NMI Burial Excavation Records

County: Tipperary Site name: CASHEL: Friar's Street

Sites and Monuments Record No.: N/A Licence number: 99E0588

Author: Niall Gregory, for Mary Henry & Associates Ltd.

Site type: Town defences and Burial

Period/Dating: Multi-period

ITM: E 607740m, N 640627m

Latitude, Longitude (decimal degrees): 52.516962, -7.885951

Excavation of Cashel's medieval town wall and associated features was conducted before the construction of a library, adjacent to Friar Street. The site covered an area of 110m2. The excavated area consisted of the north-south basal remains of the town wall, built c. 1265. The wall was built as two separate walls, running parallel to each other. They were constructed of mortar-bonded, dressed, inner and outer faces with a fill of small stone and mortar. Existing portions of the town wall throughout the town showed that this double wall would have been conjoined at parapet level. The footing of the outer wall on the excavation site was 0.4m below the inner portion.

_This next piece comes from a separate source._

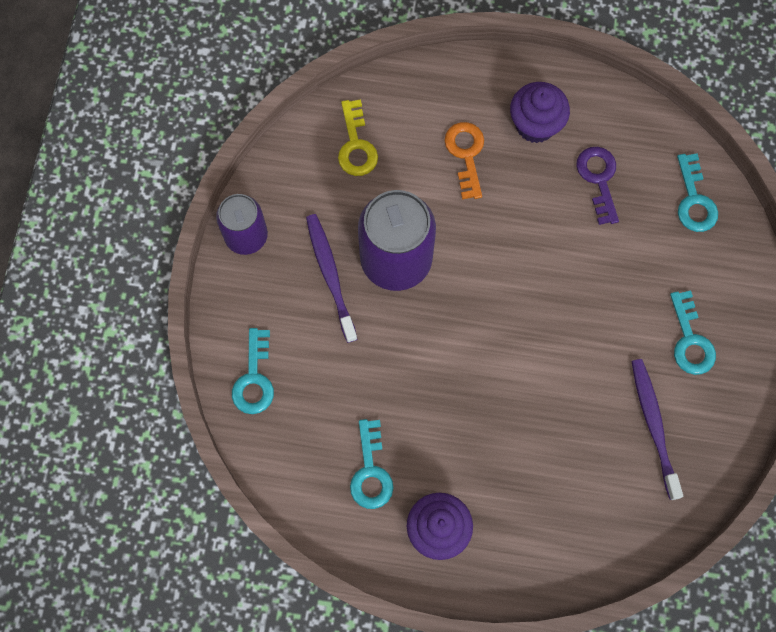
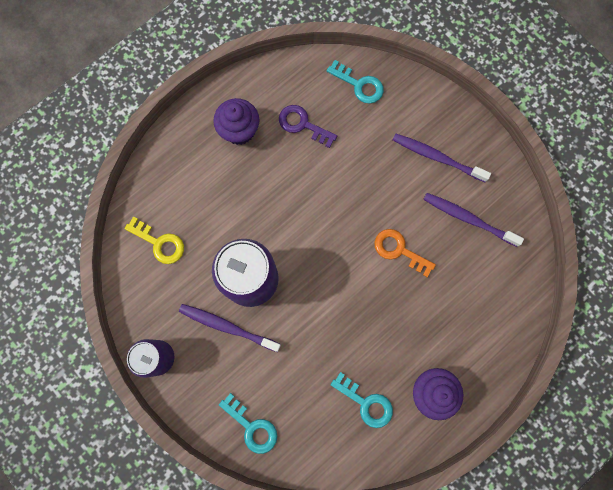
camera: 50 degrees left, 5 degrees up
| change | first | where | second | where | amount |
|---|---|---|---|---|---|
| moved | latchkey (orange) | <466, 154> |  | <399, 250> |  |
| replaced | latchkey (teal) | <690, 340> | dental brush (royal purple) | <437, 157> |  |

The outer wall also showed evidence of an external batter. A multi-phase external defensive ditch was revealed. Its maximum depth was 2.4m below the ground level, but it had a depth of 1.4m from the footing of the external wall. Subsequent disturbance of the ground had obliterated the external aspect of the ditch. However, it can be estimated that its full extent was c. 6m wide. Animal bone and 13th–14th-century pottery were recovered from the wall and ditch area, and 17th-century disturbance of the walled area divulged a cobbled path inside the walled area that would have traversed the wall itself. The town ditch had been allowed to silt up. Part of the silted area had been removed to create a stone-lined trough that had reused stone from the town wall. The fill of the trough's revetting structure was hard-packed, redeposited, natural soil, which had some scant evidence of being paved with limestone flagstones. The artefactual nature of the trough and cobbled path was consistent with a 17th-century date.

The inner portion of the town wall was built on the remains of a substantial backfilled ditch that extended beyond the excavation area. It was 1.8m deep. Part of a human burial was recovered from the base of this ditch. The backfill contained 13th–14th-century pottery. It is probable that the pottery entered here during the backfilling phase. The nature of the backfill is consistent with bank material. It is possible that this ditch and bank arrangement has some association with the nearby St John's Cathedral. St John's Cathedral is on the site of an earlier, medieval church. Feehan's Road immediately to the south of St John's Cathedral describes a curve, which may be the boundary of an ecclesiastical enclosure. If the orientation of the low ridge on which St John's Cathedral stands is considered with the curve of Feehan's Road, it is not implausible that the backfilled ditch forms part of an ecclesiastical enclosure. The partially excavated remains of the human burial would substantiate an ecclesiastical perspective.